Segment Start: Input for this task

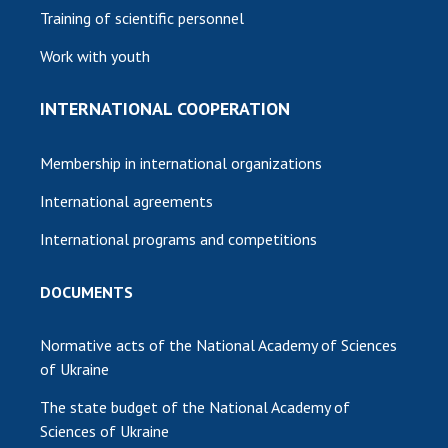
Training of scientific personnel
Work with youth
INTERNATIONAL COOPERATION
Membership in international organizations
International agreements
International programs and competitions
DOCUMENTS
Normative acts of the National Academy of Sciences
of Ukraine
The state budget of the National Academy of
Sciences of Ukraine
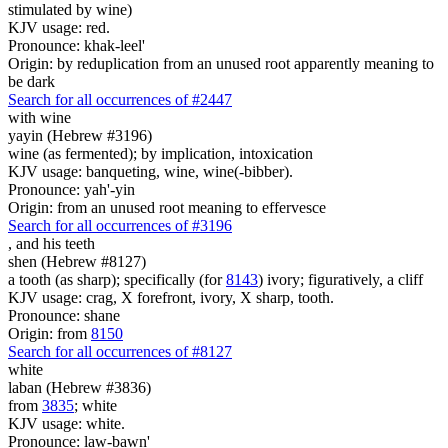
stimulated by wine)
KJV usage: red.
Pronounce: khak-leel'
Origin: by reduplication from an unused root apparently meaning to
be dark
Search for all occurrences of #2447
with wine
yayin (Hebrew #3196)
wine (as fermented); by implication, intoxication
KJV usage: banqueting, wine, wine(-bibber).
Pronounce: yah'-yin
Origin: from an unused root meaning to effervesce
Search for all occurrences of #3196
,
and his teeth
shen (Hebrew #8127)
a tooth (as sharp); specifically (for
8143
) ivory; figuratively, a cliff
KJV usage: crag, X forefront, ivory, X sharp, tooth.
Pronounce: shane
Origin: from
8150
Search for all occurrences of #8127
white
laban (Hebrew #3836)
from
3835
; white
KJV usage: white.
Pronounce: law-bawn'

Segment End: Input for this task

-- Task --
Reproduce word for word every line from the start of the records through the line containing "Sciences of Ukraine", leaving the pictures out of your answer.

-- The completed task --
Training of scientific personnel
Work with youth
INTERNATIONAL COOPERATION
Membership in international organizations
International agreements
International programs and competitions
DOCUMENTS
Normative acts of the National Academy of Sciences
of Ukraine
The state budget of the National Academy of
Sciences of Ukraine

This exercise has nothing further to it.